When I first saw the headline 'Councils embrace risky play' I thought it was an article about some dodgy drama or an over reaction to a production about racism or homophobia! But no, I got it wrong again, stuck in the 'Gay Sweatshop Theatre Production loses Arts Centre it's funding' headline of yesteryear.
The article was about adventurous play and how the government thinks we have wrapped children in cotton wool in the drive to reduce risk. I worked on a 'venny' playground many years ago. Children made structures out of old wooden palates, built forts and structures (which were later taken down by spoilsports due to being used as illicit dens used by older kids for sex and smoking) and learned about working together, risk, using nails and hammers and creating their own spaces.

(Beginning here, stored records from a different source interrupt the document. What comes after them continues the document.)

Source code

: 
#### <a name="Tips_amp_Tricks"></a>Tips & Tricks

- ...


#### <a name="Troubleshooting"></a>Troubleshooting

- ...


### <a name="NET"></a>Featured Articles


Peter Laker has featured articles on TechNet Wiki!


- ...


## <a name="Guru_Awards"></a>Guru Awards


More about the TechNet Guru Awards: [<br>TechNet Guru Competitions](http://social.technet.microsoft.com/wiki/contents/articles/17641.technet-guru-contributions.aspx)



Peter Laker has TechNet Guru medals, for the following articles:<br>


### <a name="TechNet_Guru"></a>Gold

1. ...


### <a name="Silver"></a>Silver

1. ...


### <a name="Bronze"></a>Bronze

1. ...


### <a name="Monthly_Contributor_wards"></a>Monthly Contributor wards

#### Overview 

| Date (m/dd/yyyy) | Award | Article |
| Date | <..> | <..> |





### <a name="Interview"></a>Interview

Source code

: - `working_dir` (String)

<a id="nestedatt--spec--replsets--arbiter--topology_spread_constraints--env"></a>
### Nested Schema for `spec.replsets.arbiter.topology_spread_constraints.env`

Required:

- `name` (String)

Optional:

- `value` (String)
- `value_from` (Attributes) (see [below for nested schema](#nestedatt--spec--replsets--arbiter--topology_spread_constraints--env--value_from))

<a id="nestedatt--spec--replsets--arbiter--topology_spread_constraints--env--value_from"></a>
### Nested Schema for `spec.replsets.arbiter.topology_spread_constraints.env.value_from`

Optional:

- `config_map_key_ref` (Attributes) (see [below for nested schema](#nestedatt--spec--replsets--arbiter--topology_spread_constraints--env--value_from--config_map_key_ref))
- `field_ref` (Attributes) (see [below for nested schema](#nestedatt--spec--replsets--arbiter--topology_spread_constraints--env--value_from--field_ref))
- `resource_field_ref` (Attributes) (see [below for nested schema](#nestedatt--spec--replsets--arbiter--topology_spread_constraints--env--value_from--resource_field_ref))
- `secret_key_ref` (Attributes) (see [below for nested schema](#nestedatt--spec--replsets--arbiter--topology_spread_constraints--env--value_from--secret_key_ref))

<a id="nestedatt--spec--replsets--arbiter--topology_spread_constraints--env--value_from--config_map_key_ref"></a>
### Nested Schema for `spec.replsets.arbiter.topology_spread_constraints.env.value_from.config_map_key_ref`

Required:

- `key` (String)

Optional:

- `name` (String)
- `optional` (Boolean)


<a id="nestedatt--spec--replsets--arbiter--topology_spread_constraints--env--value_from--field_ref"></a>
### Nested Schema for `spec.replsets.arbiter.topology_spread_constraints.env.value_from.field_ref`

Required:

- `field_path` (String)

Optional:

Then came the worryworts and the playground was razed to the ground. In the place of the wild and wacky towers we instead had manufactured bar frames, swings, tyre circuits and an extremely feeble 'ariel runway'. The kids hated it and trashed the place. Gone was the sense of ownership, the play facility that THEY had designed and made themselves, destroyed in the drive to end any form of 'compensation culture.'
How great then that we are seeing a resurgence of risk and play - so badly needed in an era where safeguarding has us pinning everything down to the point that kids can barely breathe. Keeping children safe is one thing, but we mustn't suffocate our kids sense of imagination and adventure - we can still do it in vennys whilst still allowing them to build castles in the sky.